I would like to create a three-dimensional array with dimensions of inconsistent sizes. Most of the documentation for multi-dimensional arrays advocates creating a one-dimensional array of size lengthwidthheight and manually calculating the correct index. This would be unacceptably inefficient in my application, as I have a small number of very large sub-arrays, and a large number of much smaller sub-arrays. If I were to try to allocate an array with consistent dimensions large enough to fit all of the sub-arrays, I wouldn’t have enough memory.
On the CPU, I create an array of (float**), and link each element of this array to an array of (float*), and link each element of these arrays to an array of floats. cudaMalloc only accepts pointers to (void*) arrays, but I presume all pointers should be of the same size, so I should be able to cast to (void*) safely.

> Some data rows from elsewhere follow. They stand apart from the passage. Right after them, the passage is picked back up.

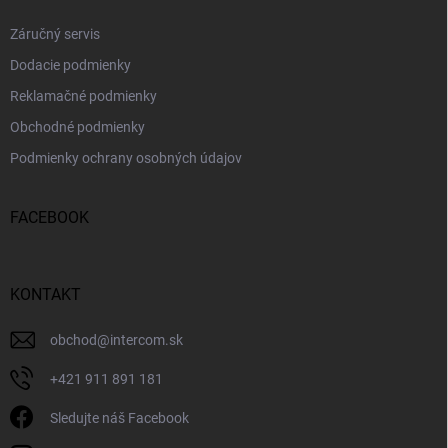
Záručný servis
Dodacie podmienky
Reklamačné podmienky
Obchodné podmienky
Podmienky ochrany osobných údajov
FACEBOOK
KONTAKT
obchod
@
intercom.sk
+421 911 891 181
Sledujte náš Facebook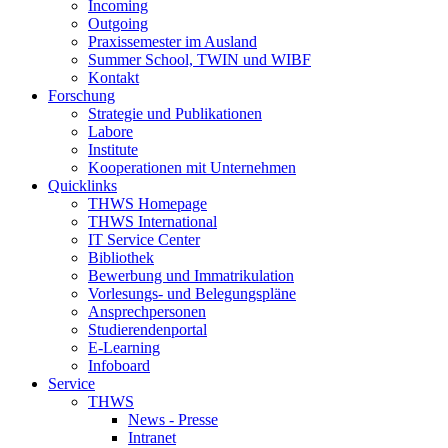
Incoming
Outgoing
Praxissemester im Ausland
Summer School, TWIN und WIBF
Kontakt
Forschung
Strategie und Publikationen
Labore
Institute
Kooperationen mit Unternehmen
Quicklinks
THWS Homepage
THWS International
IT Service Center
Bibliothek
Bewerbung und Immatrikulation
Vorlesungs- und Belegungspläne
Ansprechpersonen
Studierendenportal
E-Learning
Infoboard
Service
THWS
News - Presse
Intranet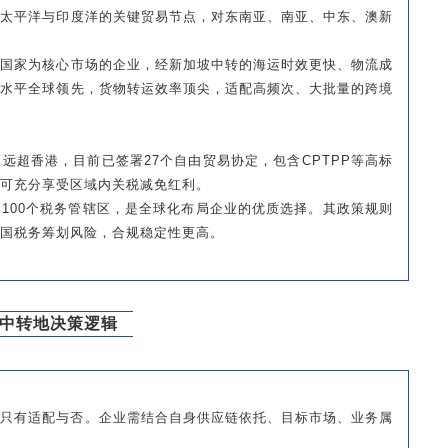
接太平洋与印度洋的关键贸易节点，对东南亚、南亚、中东、澳新
盟国家为核心市场的企业，经新加坡中转的海运时效更快、物流成
化水平全球领先，货物转运效率顶尖，适配高频次、大批量的跨境
远超香港，目前已签署27个自由贸易协定，包含CPTPP等高标
可充分享受区域内关税减免红利。
100个税务管辖区，是全球化布局企业的优质选择。其政策规则
国税务筹划风险，合规稳定性更高。
中转地决策逻辑
，只有适配与否。企业需结合自身供应链依托、目标市场、业务属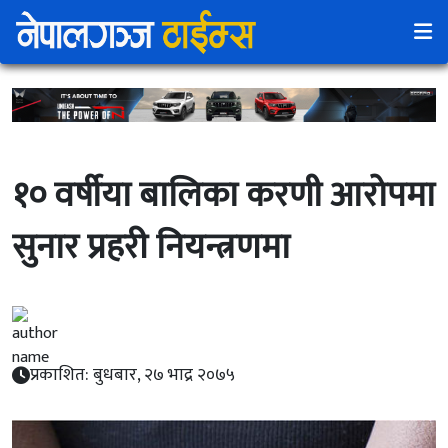
१० वर्षीया बालिका करणी आरोपमा
सुनार प्रहरी नियन्त्रणमा
प्रकाशित: बुधबार, २७ भाद्र २०७५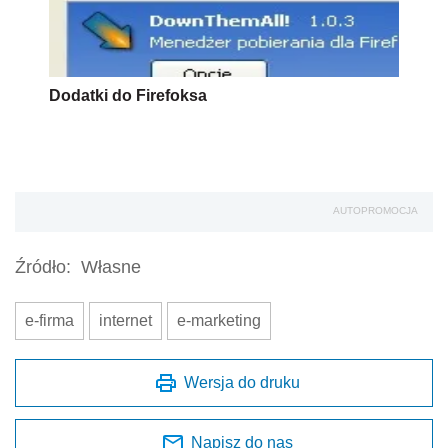
Dodatki do Firefoksa
AUTOPROMOCJA
Źródło:
Własne
e-firma
internet
e-marketing
Wersja do druku
Napisz do nas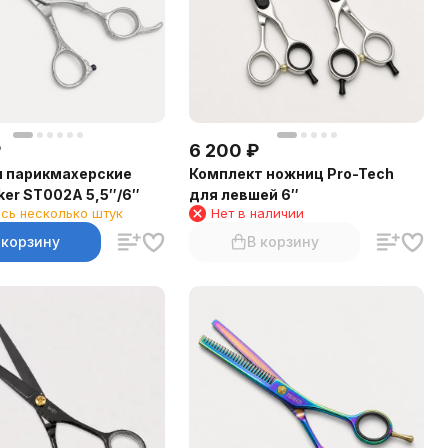
₽
6 200
₽
 парикмахерские
Комплект ножниц Pro-Tech
rker ST002A 5,5″/6″
для левшей 6″
сь несколько штук
Нет в наличии
 корзину
В корзину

My question really pertains to the linking of all these arrays together. This seems like a serial task best performed on the CPU. Can I cudaMalloc all of my arrays separately, link them together on the CPU, and then cudaMemcpy then onto the GPU? In particular, what is the meaning of the value returned by cudaMalloc()? Can I assign the values returned by cudaMalloc for the sub-arrays to the entries of the highest-level array on the CPU, cudaMemcpy the highest level array to the GPU, and expect the structure to be correct in the global memory of the device? The documentation indicates that the GPU uses normal 32-bit pointers, so this seems like a reasonable thing to do, assuming that cudaMalloc just returns 32-bit addresses into the global memory, but perhaps I am confused.